● **EXERCISE DESCRIPTION**:
Take the entries below and retype them word for word, excluding the images.

● **DATA FOR THIS TASK**:
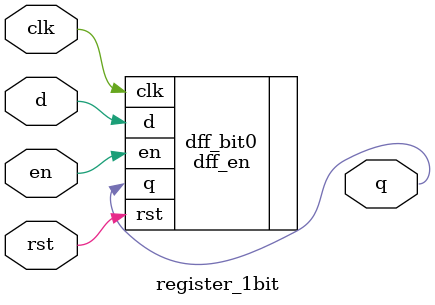
<source format=v>
module register_1bit(input d,
                     input clk,
                     input rst,
                     input en,
                     output q);
dff_en dff_bit0(.q(q),.d(d),.clk(clk),.rst(rst),.en(en));
endmodule

</source>
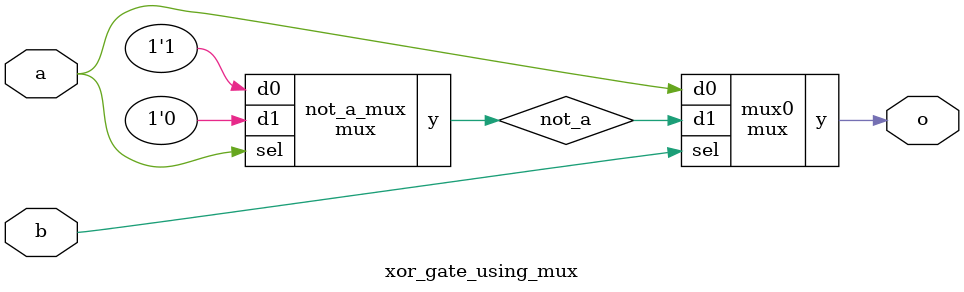
<source format=sv>

module mux
(
  input  d0, d1,
  input  sel,
  output y
);

  assign y = sel ? d1 : d0;

endmodule

//----------------------------------------------------------------------------
// Task
//----------------------------------------------------------------------------

module xor_gate_using_mux
(
    input  a,
    input  b,
    output o
);

  // Task:
  // Implement xor gate using instance(s) of mux,
  // constants 0 and 1, and wire connections

  wire not_a;

  mux not_a_mux(
    .d0 (1),
    .d1 (0),
    .sel (a),
    .y (not_a)
  );

  mux mux0(
    .d0 (a),
    .d1 (not_a),
    .sel (b),
    .y (o)
  );

endmodule

</source>
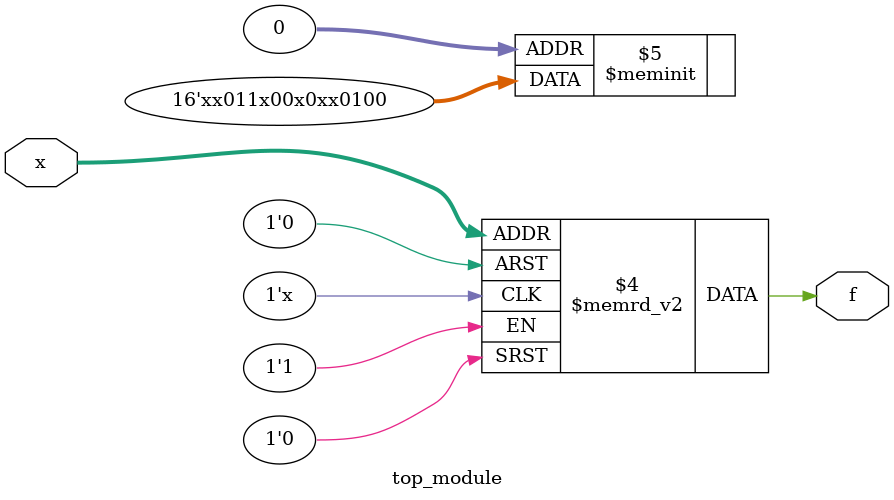
<source format=sv>
module top_module (
    input [4:1] x,
    output logic f
);

always_comb begin
    case ({x[4:3], x[2:1]})
        4'b0001, 4'b0011, 4'b1000, 4'b1001: f = 1'b0;
        4'b0010, 4'b1011, 4'b1100: f = 1'b1;
        4'b0100, 4'b0101, 4'b0111, 4'b1010, 4'b1110, 4'b1111: f = 1'bx;
        default: f = 1'b0;
    endcase
end

endmodule

</source>
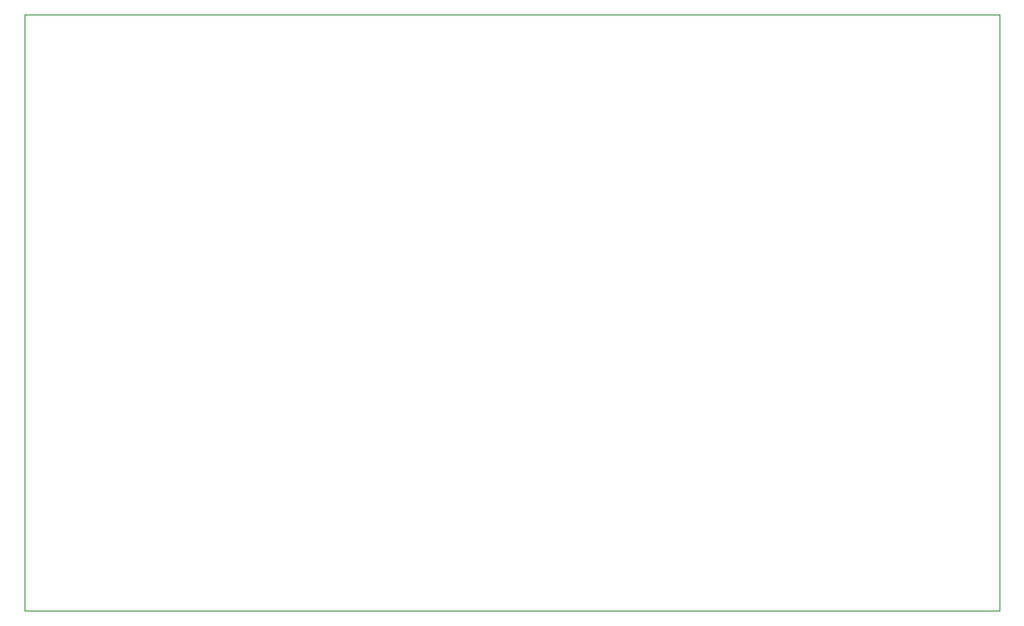
<source format=gbr>
%TF.GenerationSoftware,KiCad,Pcbnew,(5.1.10-1-10_14)*%
%TF.CreationDate,2021-07-31T21:51:31-04:00*%
%TF.ProjectId,CLOCK,434c4f43-4b2e-46b6-9963-61645f706362,rev?*%
%TF.SameCoordinates,Original*%
%TF.FileFunction,Profile,NP*%
%FSLAX46Y46*%
G04 Gerber Fmt 4.6, Leading zero omitted, Abs format (unit mm)*
G04 Created by KiCad (PCBNEW (5.1.10-1-10_14)) date 2021-07-31 21:51:31*
%MOMM*%
%LPD*%
G01*
G04 APERTURE LIST*
%TA.AperFunction,Profile*%
%ADD10C,0.050000*%
%TD*%
G04 APERTURE END LIST*
D10*
X152908000Y-77216000D02*
X152908000Y-73152000D01*
X61976000Y-77216000D02*
X152908000Y-77216000D01*
X61976000Y-76708000D02*
X61976000Y-77216000D01*
X61976000Y-73152000D02*
X61976000Y-76708000D01*
X152908000Y-73152000D02*
X152908000Y-69596000D01*
X152908000Y-21590000D02*
X151384000Y-21590000D01*
X61976000Y-21590000D02*
X61976000Y-73152000D01*
X145796000Y-21590000D02*
X61976000Y-21590000D01*
X151384000Y-21590000D02*
X145796000Y-21590000D01*
X152908000Y-69596000D02*
X152908000Y-21590000D01*
M02*

</source>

● **REPLY TO THE EXERCISE**:
<source format=v>
module register_1bit(input d,
                     input clk,
                     input rst,
                     input en,
                     output q);
dff_en dff_bit0(.q(q),.d(d),.clk(clk),.rst(rst),.en(en));
endmodule

</source>
<source format=sv>

module mux
(
  input  d0, d1,
  input  sel,
  output y
);

  assign y = sel ? d1 : d0;

endmodule

//----------------------------------------------------------------------------
// Task
//----------------------------------------------------------------------------

module xor_gate_using_mux
(
    input  a,
    input  b,
    output o
);

  // Task:
  // Implement xor gate using instance(s) of mux,
  // constants 0 and 1, and wire connections

  wire not_a;

  mux not_a_mux(
    .d0 (1),
    .d1 (0),
    .sel (a),
    .y (not_a)
  );

  mux mux0(
    .d0 (a),
    .d1 (not_a),
    .sel (b),
    .y (o)
  );

endmodule

</source>
<source format=sv>
module top_module (
    input [4:1] x,
    output logic f
);

always_comb begin
    case ({x[4:3], x[2:1]})
        4'b0001, 4'b0011, 4'b1000, 4'b1001: f = 1'b0;
        4'b0010, 4'b1011, 4'b1100: f = 1'b1;
        4'b0100, 4'b0101, 4'b0111, 4'b1010, 4'b1110, 4'b1111: f = 1'bx;
        default: f = 1'b0;
    endcase
end

endmodule

</source>
<source format=gbr>
%TF.GenerationSoftware,KiCad,Pcbnew,(5.1.10-1-10_14)*%
%TF.CreationDate,2021-07-31T21:51:31-04:00*%
%TF.ProjectId,CLOCK,434c4f43-4b2e-46b6-9963-61645f706362,rev?*%
%TF.SameCoordinates,Original*%
%TF.FileFunction,Profile,NP*%
%FSLAX46Y46*%
G04 Gerber Fmt 4.6, Leading zero omitted, Abs format (unit mm)*
G04 Created by KiCad (PCBNEW (5.1.10-1-10_14)) date 2021-07-31 21:51:31*
%MOMM*%
%LPD*%
G01*
G04 APERTURE LIST*
%TA.AperFunction,Profile*%
%ADD10C,0.050000*%
%TD*%
G04 APERTURE END LIST*
D10*
X152908000Y-77216000D02*
X152908000Y-73152000D01*
X61976000Y-77216000D02*
X152908000Y-77216000D01*
X61976000Y-76708000D02*
X61976000Y-77216000D01*
X61976000Y-73152000D02*
X61976000Y-76708000D01*
X152908000Y-73152000D02*
X152908000Y-69596000D01*
X152908000Y-21590000D02*
X151384000Y-21590000D01*
X61976000Y-21590000D02*
X61976000Y-73152000D01*
X145796000Y-21590000D02*
X61976000Y-21590000D01*
X151384000Y-21590000D02*
X145796000Y-21590000D01*
X152908000Y-69596000D02*
X152908000Y-21590000D01*
M02*

</source>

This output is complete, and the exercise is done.